### EXERCISE AIM
Can you put the lines of the entries below that run between the line holding "military interventions on democratic" and the line holding "democratic consolidation and", inclusive, into a JSON list of strings, one string per line, with blank lines left out?

### RECORDS PROVIDED

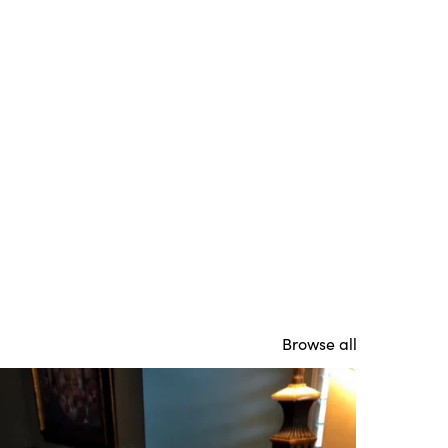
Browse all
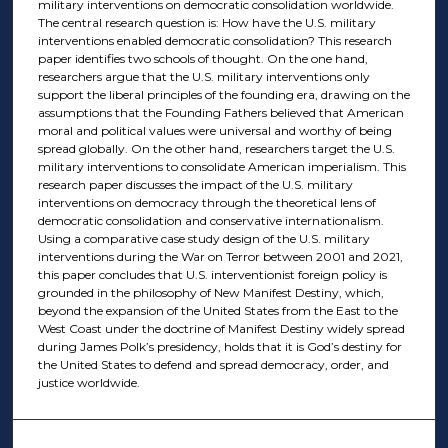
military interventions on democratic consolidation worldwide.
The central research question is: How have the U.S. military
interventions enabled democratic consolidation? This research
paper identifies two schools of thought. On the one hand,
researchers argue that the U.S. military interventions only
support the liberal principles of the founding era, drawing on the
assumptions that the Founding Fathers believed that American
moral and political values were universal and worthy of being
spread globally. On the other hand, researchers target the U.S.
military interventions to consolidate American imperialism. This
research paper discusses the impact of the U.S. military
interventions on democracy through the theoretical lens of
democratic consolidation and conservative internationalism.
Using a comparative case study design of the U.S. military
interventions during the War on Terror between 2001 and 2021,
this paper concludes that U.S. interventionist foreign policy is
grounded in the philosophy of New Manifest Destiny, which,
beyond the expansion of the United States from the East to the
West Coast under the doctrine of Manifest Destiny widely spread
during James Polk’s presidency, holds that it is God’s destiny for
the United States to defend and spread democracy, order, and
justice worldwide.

######
### RECORDS PROVIDED

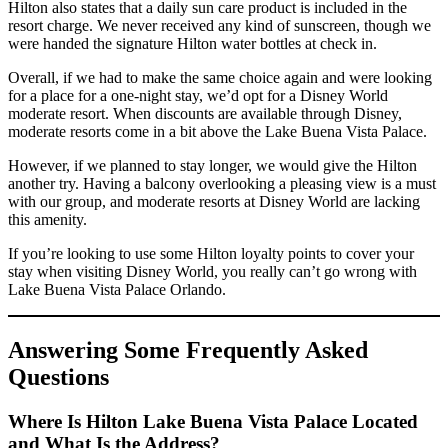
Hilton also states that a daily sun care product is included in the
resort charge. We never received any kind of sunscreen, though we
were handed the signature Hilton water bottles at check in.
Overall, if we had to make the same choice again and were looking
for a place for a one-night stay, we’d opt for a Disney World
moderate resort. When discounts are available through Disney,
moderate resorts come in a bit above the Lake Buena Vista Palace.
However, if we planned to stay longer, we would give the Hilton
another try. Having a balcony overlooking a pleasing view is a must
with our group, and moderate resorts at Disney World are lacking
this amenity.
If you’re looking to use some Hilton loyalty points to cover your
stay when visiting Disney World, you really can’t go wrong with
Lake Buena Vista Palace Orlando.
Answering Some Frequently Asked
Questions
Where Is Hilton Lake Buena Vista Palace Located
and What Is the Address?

######
### RECORDS PROVIDED

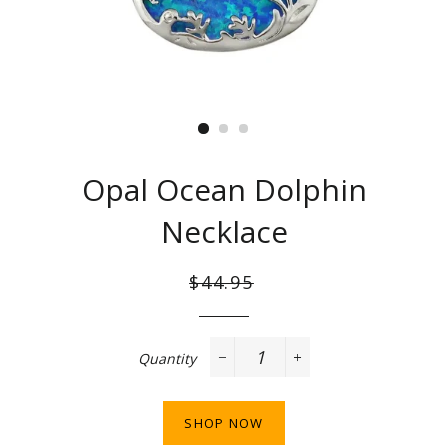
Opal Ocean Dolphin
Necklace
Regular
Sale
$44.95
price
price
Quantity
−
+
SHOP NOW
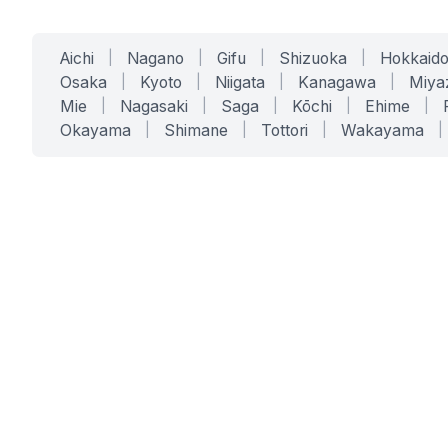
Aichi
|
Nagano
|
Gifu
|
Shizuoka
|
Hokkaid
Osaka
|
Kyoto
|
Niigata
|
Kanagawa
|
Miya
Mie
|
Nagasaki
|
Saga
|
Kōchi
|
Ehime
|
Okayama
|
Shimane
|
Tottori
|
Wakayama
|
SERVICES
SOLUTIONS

######

### WRITTEN SOLUTION
[
  "military interventions on democratic consolidation worldwide.",
  "The central research question is: How have the U.S. military",
  "interventions enabled democratic consolidation? This research",
  "paper identifies two schools of thought. On the one hand,",
  "researchers argue that the U.S. military interventions only",
  "support the liberal principles of the founding era, drawing on the",
  "assumptions that the Founding Fathers believed that American",
  "moral and political values were universal and worthy of being",
  "spread globally. On the other hand, researchers target the U.S.",
  "military interventions to consolidate American imperialism. This",
  "research paper discusses the impact of the U.S. military",
  "interventions on democracy through the theoretical lens of",
  "democratic consolidation and conservative internationalism."
]